[Try it] Every line in the records below with the string "reveals" needs to be copied out.

[Supplied material]
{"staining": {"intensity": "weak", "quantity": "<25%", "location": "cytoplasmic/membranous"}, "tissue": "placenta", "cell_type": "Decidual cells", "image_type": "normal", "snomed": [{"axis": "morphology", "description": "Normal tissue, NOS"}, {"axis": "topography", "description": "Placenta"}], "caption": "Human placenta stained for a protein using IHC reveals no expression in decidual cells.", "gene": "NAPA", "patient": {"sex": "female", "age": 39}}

...

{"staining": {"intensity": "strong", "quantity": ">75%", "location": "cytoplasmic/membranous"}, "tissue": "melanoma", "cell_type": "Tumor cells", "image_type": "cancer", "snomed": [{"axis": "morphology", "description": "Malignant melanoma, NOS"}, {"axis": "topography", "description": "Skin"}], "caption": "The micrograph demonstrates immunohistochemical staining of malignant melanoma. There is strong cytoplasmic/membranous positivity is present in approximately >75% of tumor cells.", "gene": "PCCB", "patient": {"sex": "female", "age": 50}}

--

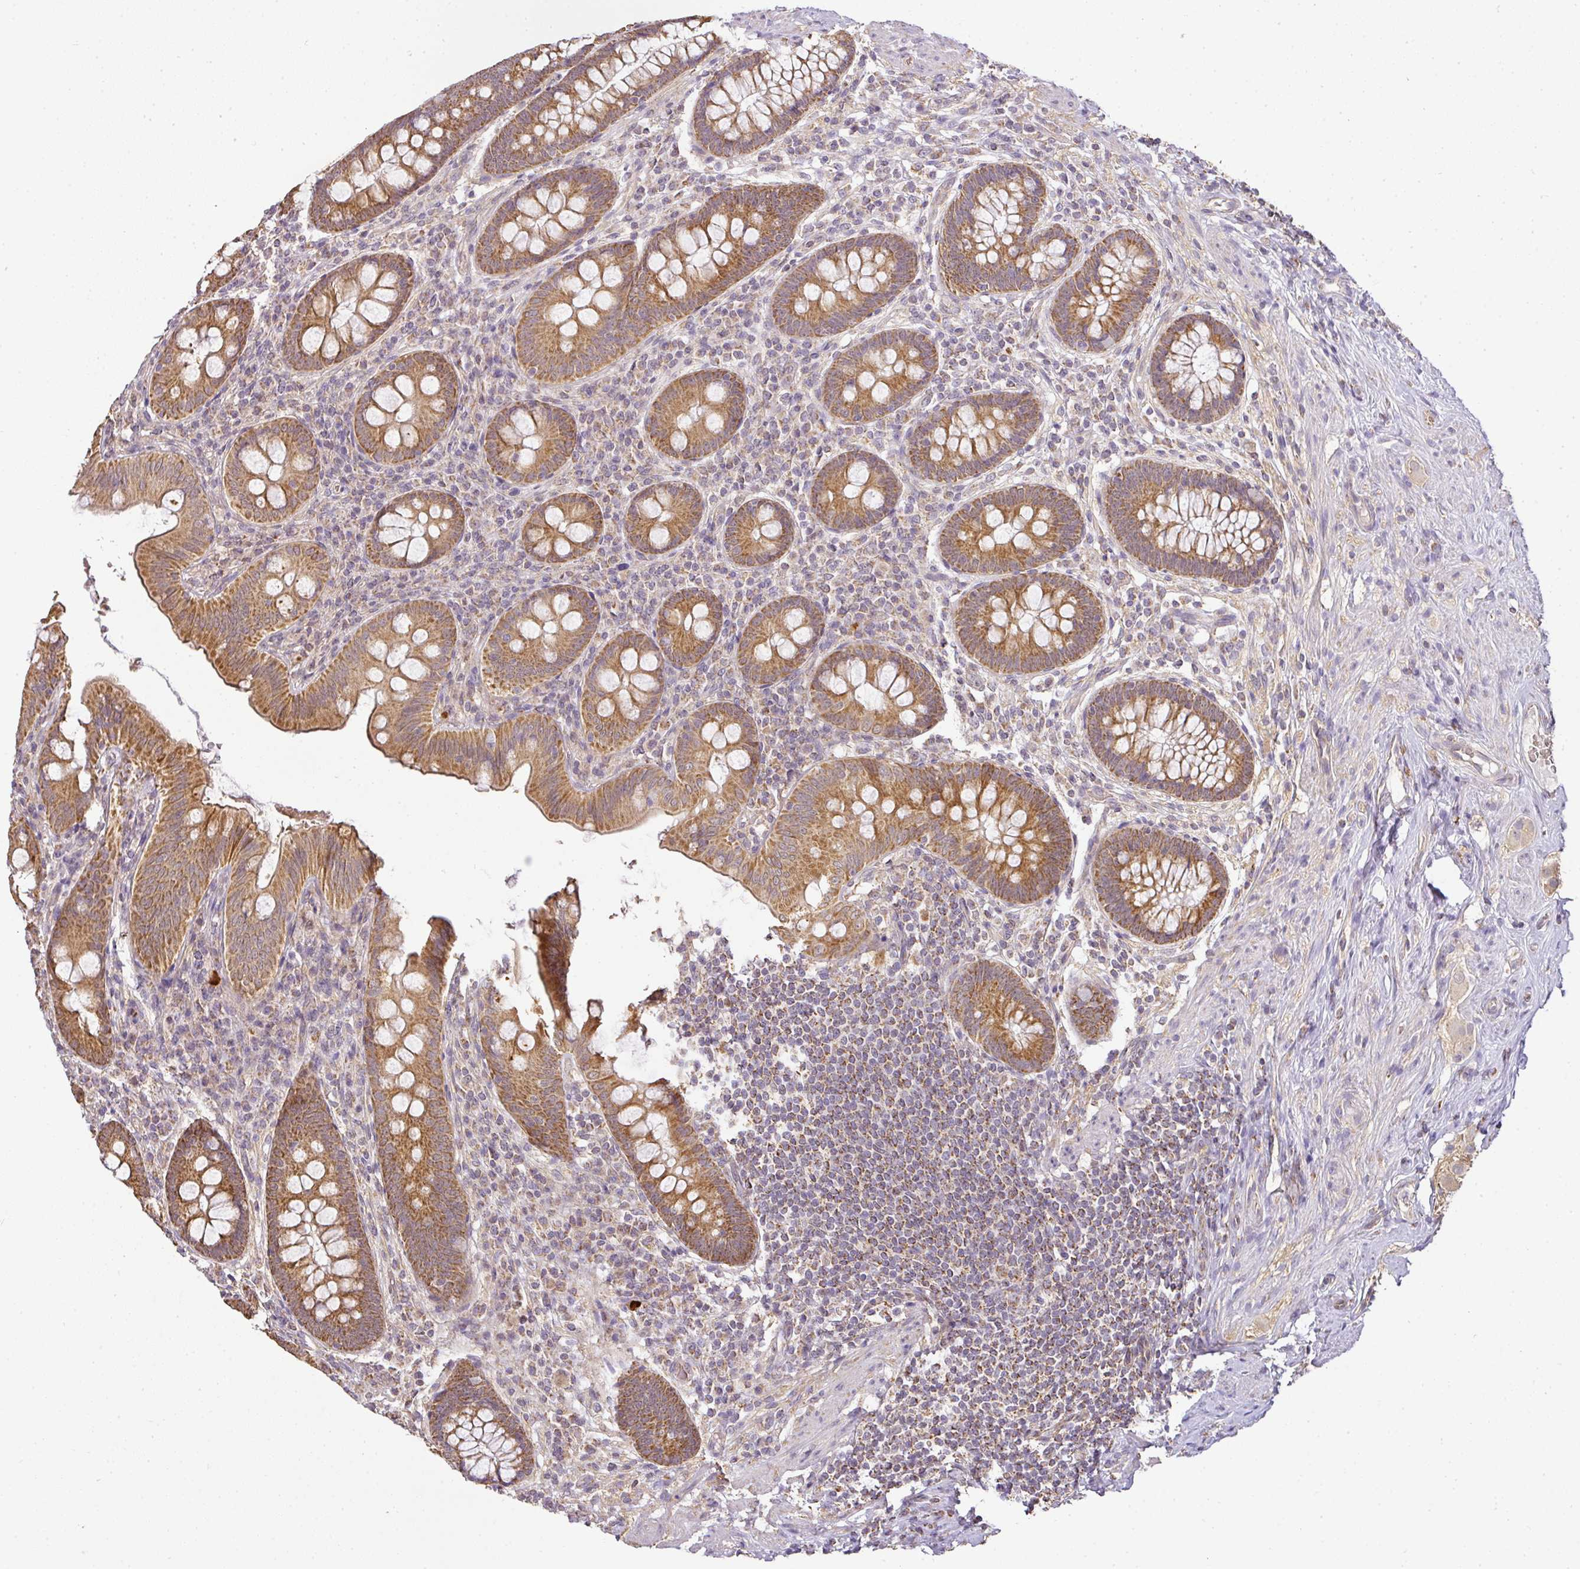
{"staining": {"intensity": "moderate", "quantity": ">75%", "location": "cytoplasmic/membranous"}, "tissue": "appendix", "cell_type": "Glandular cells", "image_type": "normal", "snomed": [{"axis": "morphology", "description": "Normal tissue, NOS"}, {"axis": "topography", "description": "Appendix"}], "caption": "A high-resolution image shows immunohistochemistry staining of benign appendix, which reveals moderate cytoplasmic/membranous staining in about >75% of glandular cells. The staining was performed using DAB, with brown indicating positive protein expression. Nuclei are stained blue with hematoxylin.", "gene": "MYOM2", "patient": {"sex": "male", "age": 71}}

[Your solution]
{"staining": {"intensity": "weak", "quantity": "<25%", "location": "cytoplasmic/membranous"}, "tissue": "placenta", "cell_type": "Decidual cells", "image_type": "normal", "snomed": [{"axis": "morphology", "description": "Normal tissue, NOS"}, {"axis": "topography", "description": "Placenta"}], "caption": "Human placenta stained for a protein using IHC reveals no expression in decidual cells.", "gene": "NAPA", "patient": {"sex": "female", "age": 39}}
{"staining": {"intensity": "moderate", "quantity": ">75%", "location": "cytoplasmic/membranous"}, "tissue": "appendix", "cell_type": "Glandular cells", "image_type": "normal", "snomed": [{"axis": "morphology", "description": "Normal tissue, NOS"}, {"axis": "topography", "description": "Appendix"}], "caption": "A high-resolution image shows immunohistochemistry staining of benign appendix, which reveals moderate cytoplasmic/membranous staining in about >75% of glandular cells. The staining was performed using DAB, with brown indicating positive protein expression. Nuclei are stained blue with hematoxylin.", "gene": "MYOM2", "patient": {"sex": "male", "age": 71}}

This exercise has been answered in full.